▶ Extracted text:
__________________________________________________

Arkansas statutes do not provide guidelines for measuring knife size. Therefore, it is safe to say that Arkansas has no blade length or knife size restrictions.
However, local laws might differ. For example, Fort Smith and Eureka springs have blade length restrictions of 3.5 inches. Otherwise, you can own and carry any knife regardless of size or type in the state.
Arkansas Knife Laws by Demographic
Who Can Carry and Buy Knives in Arkansas?
The law prohibits selling, bartering, leasing, giving, renting, or furnishing a felon, incarcerated persons, and minors under 18 years. Otherwise, all knives are legal to carry in Arkansas regardless of size, type, and blade length.
Arkansas Knife Laws for Minors
According to the law, furnishing a deadly weapon to a minor without a parent or legal guardian’s consent is illegal.
Furnishing a deadly weapon includes selling, bartering, renting, giving, or leasing a fatal weapon.
The penalty for this crime depends on the type of deadly weapon.
Suppose the deadly weapon is a handgun, explosive, metal knuckles, defaced firearm, or another implement that can inflict serious physical injury or death. In that case, you will be charged with a Class B felony. Otherwise, furnishing a deadly weapon to a minor is a class A misdemeanor.
Can a Felon Carry a Knife in Arkansas?
Knives are not mentioned under the statute of furnishing a handgun or a prohibited weapon to a felon. The weapons mentioned in this section include a bomb, metal knuckles, defaced firearms, and other implements for the infliction of severe physical injury or death.

__________________________________________________

▶ Excerpted records:

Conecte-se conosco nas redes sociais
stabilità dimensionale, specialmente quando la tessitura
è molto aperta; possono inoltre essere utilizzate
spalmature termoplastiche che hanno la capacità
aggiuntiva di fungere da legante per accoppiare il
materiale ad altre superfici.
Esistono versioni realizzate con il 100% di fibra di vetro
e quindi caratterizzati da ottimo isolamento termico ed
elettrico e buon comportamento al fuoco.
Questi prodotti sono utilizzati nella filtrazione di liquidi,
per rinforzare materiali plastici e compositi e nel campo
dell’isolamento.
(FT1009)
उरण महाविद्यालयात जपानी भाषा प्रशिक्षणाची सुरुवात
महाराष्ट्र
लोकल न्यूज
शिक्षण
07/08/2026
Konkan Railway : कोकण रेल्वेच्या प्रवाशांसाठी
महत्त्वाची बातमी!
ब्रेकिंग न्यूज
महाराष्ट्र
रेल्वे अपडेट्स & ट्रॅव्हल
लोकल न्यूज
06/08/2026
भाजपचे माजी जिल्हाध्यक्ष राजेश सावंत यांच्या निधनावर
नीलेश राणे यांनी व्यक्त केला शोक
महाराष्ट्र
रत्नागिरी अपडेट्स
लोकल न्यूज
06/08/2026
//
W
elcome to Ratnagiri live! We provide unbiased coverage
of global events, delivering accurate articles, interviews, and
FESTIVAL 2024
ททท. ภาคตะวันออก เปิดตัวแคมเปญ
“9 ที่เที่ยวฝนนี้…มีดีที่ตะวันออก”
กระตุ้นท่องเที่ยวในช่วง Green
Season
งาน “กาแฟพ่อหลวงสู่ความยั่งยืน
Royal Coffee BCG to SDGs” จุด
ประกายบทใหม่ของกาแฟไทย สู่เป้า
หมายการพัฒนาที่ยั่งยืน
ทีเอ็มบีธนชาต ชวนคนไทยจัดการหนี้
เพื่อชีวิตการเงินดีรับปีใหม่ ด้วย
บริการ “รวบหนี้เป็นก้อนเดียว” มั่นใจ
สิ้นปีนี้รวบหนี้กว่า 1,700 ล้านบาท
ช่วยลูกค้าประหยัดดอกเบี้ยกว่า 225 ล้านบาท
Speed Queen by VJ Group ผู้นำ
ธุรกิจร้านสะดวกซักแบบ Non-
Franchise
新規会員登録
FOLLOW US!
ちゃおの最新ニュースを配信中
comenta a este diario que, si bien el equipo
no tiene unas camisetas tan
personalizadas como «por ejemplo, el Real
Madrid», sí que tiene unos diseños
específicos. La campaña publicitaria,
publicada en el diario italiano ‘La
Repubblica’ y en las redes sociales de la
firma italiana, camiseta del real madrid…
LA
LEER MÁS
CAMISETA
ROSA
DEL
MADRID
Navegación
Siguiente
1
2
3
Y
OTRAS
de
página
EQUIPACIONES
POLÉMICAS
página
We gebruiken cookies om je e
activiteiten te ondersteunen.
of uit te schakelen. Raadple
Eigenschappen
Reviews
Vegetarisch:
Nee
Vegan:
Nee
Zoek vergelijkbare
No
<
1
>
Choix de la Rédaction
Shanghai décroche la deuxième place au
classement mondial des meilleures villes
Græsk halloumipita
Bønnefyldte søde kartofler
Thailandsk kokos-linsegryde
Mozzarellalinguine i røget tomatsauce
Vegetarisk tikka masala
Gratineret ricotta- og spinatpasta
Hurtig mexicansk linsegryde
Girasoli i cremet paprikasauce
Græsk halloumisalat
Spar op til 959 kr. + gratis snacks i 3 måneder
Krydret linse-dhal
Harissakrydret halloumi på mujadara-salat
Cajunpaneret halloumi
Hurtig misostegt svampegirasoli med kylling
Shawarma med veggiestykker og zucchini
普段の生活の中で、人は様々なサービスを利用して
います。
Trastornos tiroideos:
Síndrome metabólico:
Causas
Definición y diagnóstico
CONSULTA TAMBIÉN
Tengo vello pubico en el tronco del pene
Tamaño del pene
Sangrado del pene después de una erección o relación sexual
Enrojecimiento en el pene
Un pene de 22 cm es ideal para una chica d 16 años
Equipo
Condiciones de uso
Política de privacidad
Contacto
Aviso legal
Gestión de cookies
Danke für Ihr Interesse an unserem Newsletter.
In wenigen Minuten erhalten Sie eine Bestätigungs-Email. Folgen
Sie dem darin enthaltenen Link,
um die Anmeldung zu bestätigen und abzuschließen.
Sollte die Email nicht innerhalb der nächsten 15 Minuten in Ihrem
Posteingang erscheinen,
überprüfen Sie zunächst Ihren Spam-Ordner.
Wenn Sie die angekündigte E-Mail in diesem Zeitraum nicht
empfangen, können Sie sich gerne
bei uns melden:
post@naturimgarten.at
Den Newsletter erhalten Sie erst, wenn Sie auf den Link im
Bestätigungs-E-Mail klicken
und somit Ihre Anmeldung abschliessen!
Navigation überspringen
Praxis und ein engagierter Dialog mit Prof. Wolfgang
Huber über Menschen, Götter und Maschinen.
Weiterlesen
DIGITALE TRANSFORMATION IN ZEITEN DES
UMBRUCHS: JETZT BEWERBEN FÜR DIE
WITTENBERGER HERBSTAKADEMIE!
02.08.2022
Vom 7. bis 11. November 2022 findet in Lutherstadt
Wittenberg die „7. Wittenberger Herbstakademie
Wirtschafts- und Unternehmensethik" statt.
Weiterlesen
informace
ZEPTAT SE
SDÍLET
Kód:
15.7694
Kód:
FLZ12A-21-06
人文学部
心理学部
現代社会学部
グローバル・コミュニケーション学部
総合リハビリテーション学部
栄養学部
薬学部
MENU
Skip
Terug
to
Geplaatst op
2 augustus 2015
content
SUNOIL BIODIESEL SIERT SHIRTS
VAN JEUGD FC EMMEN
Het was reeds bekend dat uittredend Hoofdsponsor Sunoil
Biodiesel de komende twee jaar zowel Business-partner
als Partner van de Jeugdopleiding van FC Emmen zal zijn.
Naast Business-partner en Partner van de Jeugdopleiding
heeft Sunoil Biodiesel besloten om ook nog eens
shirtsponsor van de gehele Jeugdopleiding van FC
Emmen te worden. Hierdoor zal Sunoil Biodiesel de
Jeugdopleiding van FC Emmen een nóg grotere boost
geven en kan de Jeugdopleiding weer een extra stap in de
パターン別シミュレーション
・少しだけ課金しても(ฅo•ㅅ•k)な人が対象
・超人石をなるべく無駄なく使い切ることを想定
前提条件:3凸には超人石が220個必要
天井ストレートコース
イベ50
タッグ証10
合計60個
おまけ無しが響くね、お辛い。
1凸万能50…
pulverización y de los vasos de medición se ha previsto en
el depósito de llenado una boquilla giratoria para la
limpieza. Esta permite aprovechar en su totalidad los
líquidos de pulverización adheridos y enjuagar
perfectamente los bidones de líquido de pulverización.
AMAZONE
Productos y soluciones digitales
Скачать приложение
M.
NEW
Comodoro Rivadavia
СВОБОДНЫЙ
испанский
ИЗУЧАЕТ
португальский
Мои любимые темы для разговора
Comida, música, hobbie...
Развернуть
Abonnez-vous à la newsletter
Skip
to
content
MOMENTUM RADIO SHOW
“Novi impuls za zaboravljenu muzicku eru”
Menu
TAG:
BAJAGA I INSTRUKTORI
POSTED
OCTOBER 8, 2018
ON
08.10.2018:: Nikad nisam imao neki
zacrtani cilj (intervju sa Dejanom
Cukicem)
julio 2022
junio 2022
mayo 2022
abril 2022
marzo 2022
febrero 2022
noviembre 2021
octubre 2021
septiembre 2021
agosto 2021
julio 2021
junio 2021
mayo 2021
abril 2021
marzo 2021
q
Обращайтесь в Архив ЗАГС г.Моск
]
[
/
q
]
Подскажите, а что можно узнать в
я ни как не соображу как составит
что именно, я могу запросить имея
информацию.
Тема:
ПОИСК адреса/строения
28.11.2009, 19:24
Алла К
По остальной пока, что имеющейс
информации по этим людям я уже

__________________________________________________

▶ Problem:
Using the text on Arkansas knife laws, answer:
(a) What blade length restriction do the local laws it names set?
(b) What is the charge for furnishing a deadly weapon to a minor when the weapon is not a handgun, explosive, metal knuckles, defaced firearm, or other implement that can inflict serious physical injury or death?
(c) Which weapons does the section on furnishing a handgun or prohibited weapon to a felon mention?

▶ Solution:
(a) 3.5 inches.
(b) A class A misdemeanor.
(c) A bomb, metal knuckles, defaced firearms, and other implements for the infliction of severe physical injury or death.